Тут Витя не выдержал:
– А вы-то, Любовь Елизарьевна, вы-то как могли это допустить?!
Поджав губы, несостоявшаяся тёща ответила:
– А я своей дочке не враг! Не обижайся, но что ты из себя, собственно, представляешь? Собираешься до пятидесяти лет за мячиком гоняться? Ни кола, ни двора, ни будущего! А Рита с Геной уже сейчас всё могут себе позволить.
– Ну что ж, насильно мил не будешь. – Витя поднялся.
– Не расстраивайся, вы ведь можете остаться друзьями, ты приходи к ним в гости. Гена хорошо играет в шахматы.
По законам античности Герой бессилен перед Роком. С таким предательством парень не сталкивался ни разу. В глазах потемнело, сердце выпрыгивало из груди, он не мог владеть собой.
– Не надо мне, как собачке, рубить хвост из жалости по частям! Кончено, значит, кончено!
Витя бросил букет на кресло, широкими шагами промаршировал к выходу, хлопнул дверью и сбежал по лестнице. Как добрался домой, не помнил.
В этот вечер он решил напиться «с особой жестокостью и цинизмом», как любил говаривать его покойный дед. Родителей дома не было: они тактично удалились на дачу в Зелёное, полагая, что после предложения руки и сердца молодым захочется побыть вдвоём.
Витя достал из холодильника бутылку ледяной водки, пил и плакал. С трудом проглотил кусочек сыра. Было ощущение, будто он ест мыло… Жизнь без Риты казалась пустой, пошлой и бессмысленной. Чувствовал себя он просто отвратительно: кровь стучала в висках, затылок ломило от боли, противно ныло сердце. Жить больше не хотелось. Сам себя не помня, в верхнем ящике комода нашёл отцовский именной пистолет, сел за стол, приставил ствол к виску и спустил курок…
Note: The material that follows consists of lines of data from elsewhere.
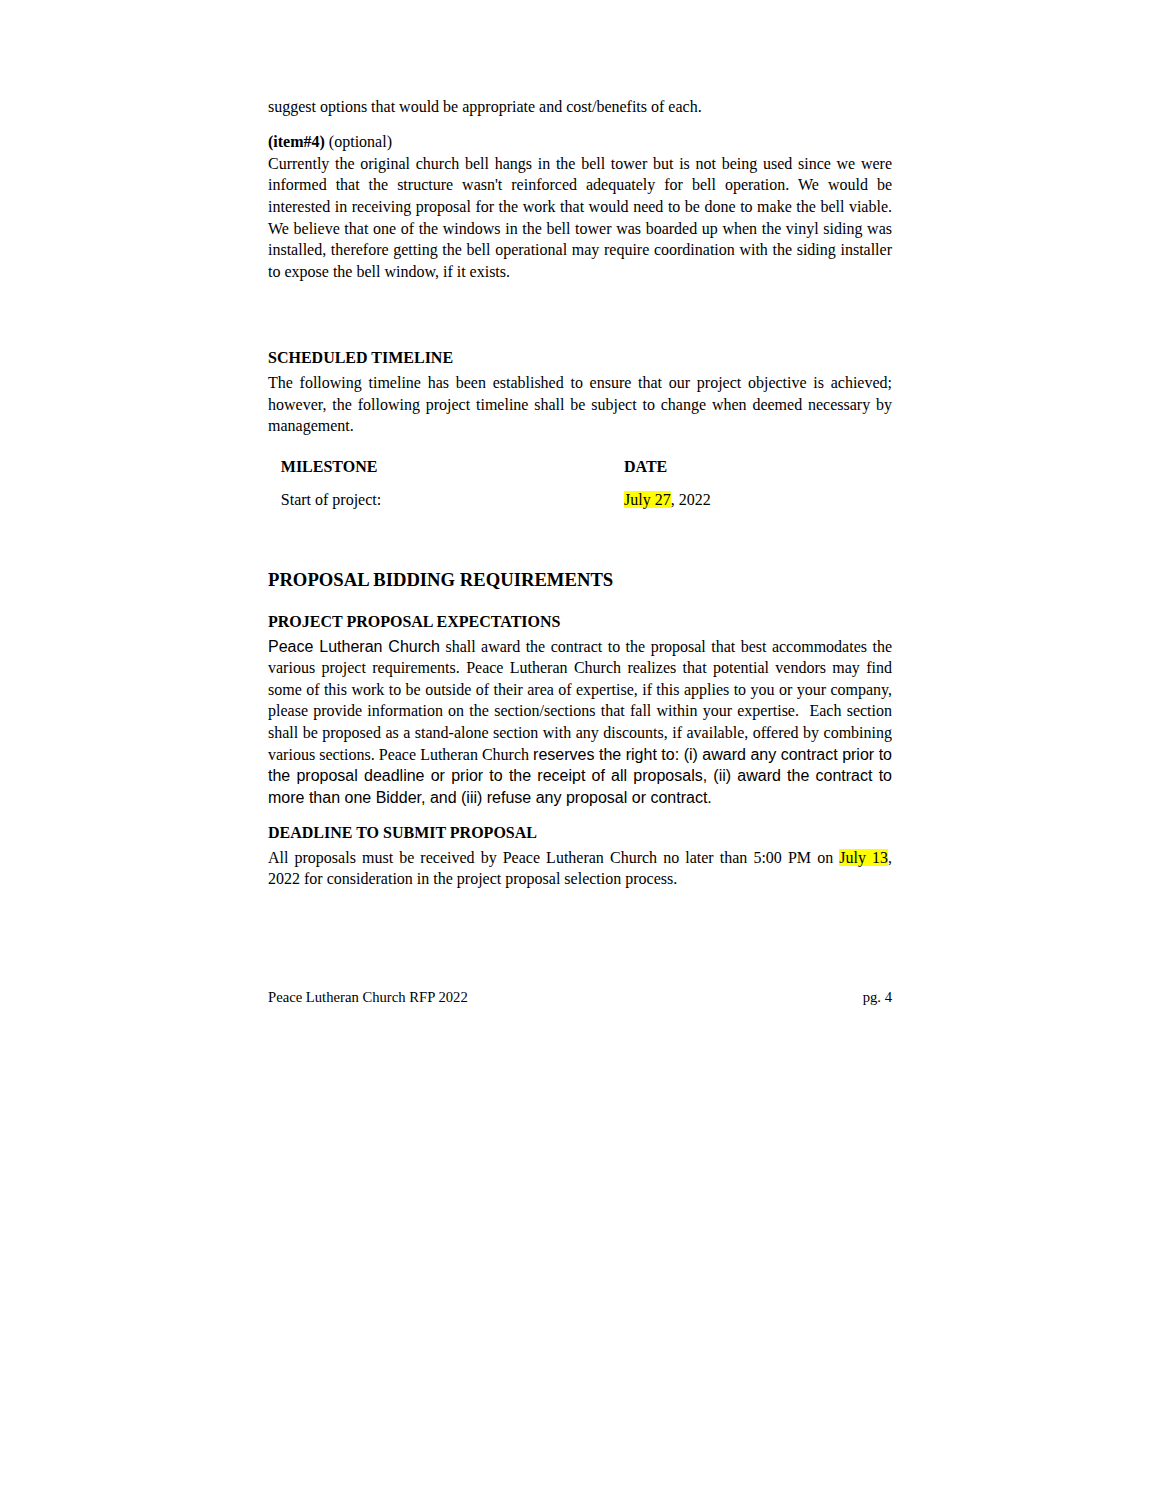suggest options that would be appropriate and cost/benefits of each.
(item#4) (optional)
Currently the original church bell hangs in the bell tower but is not being used since we were informed that the structure wasn't reinforced adequately for bell operation. We would be interested in receiving proposal for the work that would need to be done to make the bell viable. We believe that one of the windows in the bell tower was boarded up when the vinyl siding was installed, therefore getting the bell operational may require coordination with the siding installer to expose the bell window, if it exists.
SCHEDULED TIMELINE
The following timeline has been established to ensure that our project objective is achieved; however, the following project timeline shall be subject to change when deemed necessary by management.
| MILESTONE | DATE |
| --- | --- |
| Start of project: | July 27 , 2022 |
PROPOSAL BIDDING REQUIREMENTS
PROJECT PROPOSAL EXPECTATIONS
Peace Lutheran Church shall award the contract to the proposal that best accommodates the various project requirements. Peace Lutheran Church realizes that potential vendors may find some of this work to be outside of their area of expertise, if this applies to you or your company, please provide information on the section/sections that fall within your expertise. Each section shall be proposed as a stand-alone section with any discounts, if available, offered by combining various sections. Peace Lutheran Church reserves the right to: (i) award any contract prior to the proposal deadline or prior to the receipt of all proposals, (ii) award the contract to more than one Bidder, and (iii) refuse any proposal or contract.
DEADLINE TO SUBMIT PROPOSAL
All proposals must be received by Peace Lutheran Church no later than 5:00 PM on July 13, 2022 for consideration in the project proposal selection process.
Peace Lutheran Church RFP 2022 pg. 4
Когда утром родители вернулись домой, увидели страшную картину: голова сына в луже крови лежала на столе, невидящий остекленевший взгляд застыл на Ритиной фотографии.
На фронте Александр Александрович видел многое, в обморок не упал и, нащупав на шее сына нитевидный пульс, на негнущихся ногах побежал вызывать скорую и милицию. В больнице констатировали: жить будет, а вот видеть – неизвестно.
Молодой организм справился. Но домой из больницы вернулся как будто другой человек – вялый, апатичный, пить-есть отказывался, ни с кем не разговаривал, и бедная Анна Никифоровна на всякий случай спрятала все режущие и колющие предметы в доме. На правом виске навсегда остался некрасивый шрам и след от ожога.